Dáil debates

Wednesday, 20 June 2018

Summer Economic Statement 2018: Statements

 

8:05 pm

Photo of Jonathan O'BrienJonathan O'Brien (Cork North Central, Sinn Fein) | Oireachtas source

Politics is about choice. At certain moments, these choices can be limited by the circumstances in which we find ourselves. At other times, the freedom to choose is clear. We are at such a juncture, given the upcoming budget. The Minister for Finance tells us that the public finances have been stabilised, we are the fastest-growing economy in the EU and our economy has recovered from the catastrophe that was wrought upon it by the reckless mismanagement of Fianna Fáil. However, that recovery was shouldered by the weakest and most vulnerable in our society, by those struggling to get by and by working families that pay their bills and are left with little, if anything, afterwards. The Government is now proposing that the very recovery won by these people will not be enjoyed by them. In fact, it is proposing that the recovery will be enjoyed by a minority.

Questions need to be asked. At a time when our economy grows, why do we live in a society where homelessness is becoming a fact of life? Why does our housing market continue to fail families and young couples? Why does it continue to force children to spend their childhood years living in hotel rooms? As the economy grows, why does our health service continue to fail our women, our elderly and our communities? Why do we continue to lag behind our EU partners in infrastructural investment, failing to pave the roads that will lead to the dynamic indigenous economy of the future? As the economy grows, why are we failing to address a lost decade of investment?
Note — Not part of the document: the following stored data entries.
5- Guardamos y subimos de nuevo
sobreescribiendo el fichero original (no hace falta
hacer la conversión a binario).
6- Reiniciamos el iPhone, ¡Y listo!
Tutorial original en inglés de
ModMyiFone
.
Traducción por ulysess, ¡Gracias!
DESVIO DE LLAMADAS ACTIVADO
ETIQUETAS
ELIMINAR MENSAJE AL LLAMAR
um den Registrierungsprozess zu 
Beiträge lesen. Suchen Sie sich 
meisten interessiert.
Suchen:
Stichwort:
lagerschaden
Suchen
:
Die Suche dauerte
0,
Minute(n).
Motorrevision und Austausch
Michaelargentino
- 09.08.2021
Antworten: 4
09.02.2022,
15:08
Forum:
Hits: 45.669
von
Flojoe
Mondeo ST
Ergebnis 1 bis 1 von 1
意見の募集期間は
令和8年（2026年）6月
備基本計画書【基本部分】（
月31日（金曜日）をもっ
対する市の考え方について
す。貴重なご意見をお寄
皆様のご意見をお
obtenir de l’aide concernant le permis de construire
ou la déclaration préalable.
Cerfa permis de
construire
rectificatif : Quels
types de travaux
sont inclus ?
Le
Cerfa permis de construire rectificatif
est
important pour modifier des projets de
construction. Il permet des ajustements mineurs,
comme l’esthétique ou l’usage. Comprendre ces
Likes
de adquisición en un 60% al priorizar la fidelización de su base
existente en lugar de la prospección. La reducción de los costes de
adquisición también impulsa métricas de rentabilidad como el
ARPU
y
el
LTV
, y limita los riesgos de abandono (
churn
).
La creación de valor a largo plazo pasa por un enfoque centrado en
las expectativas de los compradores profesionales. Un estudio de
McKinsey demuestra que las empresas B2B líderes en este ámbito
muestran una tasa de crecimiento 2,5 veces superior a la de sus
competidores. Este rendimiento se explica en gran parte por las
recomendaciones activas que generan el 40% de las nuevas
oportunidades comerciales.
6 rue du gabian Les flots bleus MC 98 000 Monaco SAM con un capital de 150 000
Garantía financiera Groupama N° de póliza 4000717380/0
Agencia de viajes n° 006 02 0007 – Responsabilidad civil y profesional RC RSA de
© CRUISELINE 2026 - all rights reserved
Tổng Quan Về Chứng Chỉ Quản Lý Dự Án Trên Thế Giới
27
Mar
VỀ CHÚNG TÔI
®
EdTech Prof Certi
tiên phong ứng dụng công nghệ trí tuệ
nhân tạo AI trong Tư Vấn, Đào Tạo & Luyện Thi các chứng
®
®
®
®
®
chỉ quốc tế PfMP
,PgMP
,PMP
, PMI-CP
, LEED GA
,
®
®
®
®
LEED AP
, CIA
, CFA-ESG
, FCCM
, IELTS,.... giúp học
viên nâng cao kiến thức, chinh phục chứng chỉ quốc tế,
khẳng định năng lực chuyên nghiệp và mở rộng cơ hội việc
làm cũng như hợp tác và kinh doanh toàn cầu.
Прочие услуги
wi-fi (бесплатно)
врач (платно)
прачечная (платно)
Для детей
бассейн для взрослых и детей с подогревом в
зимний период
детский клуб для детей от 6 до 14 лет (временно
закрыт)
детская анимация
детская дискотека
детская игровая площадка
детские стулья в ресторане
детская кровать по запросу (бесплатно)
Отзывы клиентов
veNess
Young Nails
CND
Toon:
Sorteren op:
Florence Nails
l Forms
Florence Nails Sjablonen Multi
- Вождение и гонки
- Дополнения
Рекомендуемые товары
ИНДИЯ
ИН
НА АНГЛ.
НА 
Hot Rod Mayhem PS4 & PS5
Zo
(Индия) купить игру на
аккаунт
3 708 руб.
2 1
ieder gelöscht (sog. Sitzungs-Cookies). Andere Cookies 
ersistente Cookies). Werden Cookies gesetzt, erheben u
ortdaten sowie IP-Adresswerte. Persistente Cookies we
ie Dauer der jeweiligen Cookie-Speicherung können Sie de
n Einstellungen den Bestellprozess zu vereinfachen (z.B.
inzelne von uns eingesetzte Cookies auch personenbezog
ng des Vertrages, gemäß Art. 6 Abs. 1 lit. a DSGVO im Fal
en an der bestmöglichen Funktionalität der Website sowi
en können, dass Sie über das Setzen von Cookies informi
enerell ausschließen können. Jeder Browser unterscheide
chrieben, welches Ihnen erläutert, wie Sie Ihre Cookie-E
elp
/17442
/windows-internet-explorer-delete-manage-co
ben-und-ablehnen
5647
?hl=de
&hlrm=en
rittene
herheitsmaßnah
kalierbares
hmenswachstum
The Government wants us to believe that we cannot address these crises because we need to be prudent but questions must be answered in the coming months. For us, the answers are stark and clear. We can address the crises by broadening our tax base and pivoting our economy away from an over-reliance on corporation tax receipts. Answers can be found in investing in social and affordable housing, banishing the scourge of homelessness from our society and addressing the threat that housing undersupply poses to our economy. They can be found in investing in our infrastructure to address the lost decade of underinvestment, which has seen our capital stock fall far below the levels of the EU and other advanced economies. Answers can be found in investing in infrastructure and broadband, bringing our public capital stock levels from among the lowest in the EU to the highest and connecting our communities. Answers can be found in investing in childcare to ease the unsustainable burden that is placed on young families and deters women from entering the workforce.

That is the vista that lies before us and the choice that we have to make. We in Sinn Féin choose to seize the opportunity and to invest in our economy. We choose to bring a recovery to everyone and to build a sustainable future in the present. We believe it can be achieved by adhering to the fiscal rules. It can be achieved without the reckless policies of the past which were propagated by Fianna Fáil and which this Government proposes to continue. It can be achieved within those fiscal rules and without pursuing unsustainable trends in expenditure. The fiscal rules were designed to prevent the boom and bust policies and practices of the past. In these circumstances, Fine Gael has made its choice and Fianna Fáil has followed suit. Fine Gael, with the support of Fianna Fáil, has chosen to deprive the economy, the public and the very citizens who helped to rebuild this economy of the available €1.4 billion investment which can and should be included as part of the fiscal rules. They are attempting to rewrite the rules which they have preached to us about for the last number of years and to convince the public that it is necessary to under-invest and it is normal to have crisis after crisis. It falls upon us, in the real Opposition, to set the record straight. Fine Gael will claim that spending the money available to the public purse, under the fiscal rules, is both reckless and irresponsible. It will claim it will lead to an increased Government deficit and a structural deficit. It will claim that such deficits are dangerous. Fine Gael will not tell the public that last year, in 2017, it created a deficit of 0.3%. It is not telling the public tonight that this year we will have a structural deficit of 0.6% and we will fail to reach the medium-term budgetary objective which the Minister of State is now declaring as the panacea for all our social ills.

The Government is also telling us that to solve our housing crisis and fix our broken health system would lead to economic ruin. That is a dangerous untruth. It is an untruth which ensures that the crises in housing and health remain permanent features of our society. Fianna Fáil has bought into this untruth. The Government now plans to sell that to the public over the coming months but the public will not be fooled. Fianna Fáil had a choice today about what side to stand on and it has decided to stand on the side of the Government which, in our opinion, is the wrong side. In doing so, Fianna Fáil has rendered itself unfit to solve this crisis. There has been much talk of the rainy day fund. The Government is failing to tell people that to release funds from the rainy day fund outside the expenditure benchmark would require a change to the fiscal rules. We have had no indication from the Government that it is willing to even negotiate any change in the fiscal rules to allow the money it is now proposing to put into a rainy day fund to be spent in a time of economic downturn.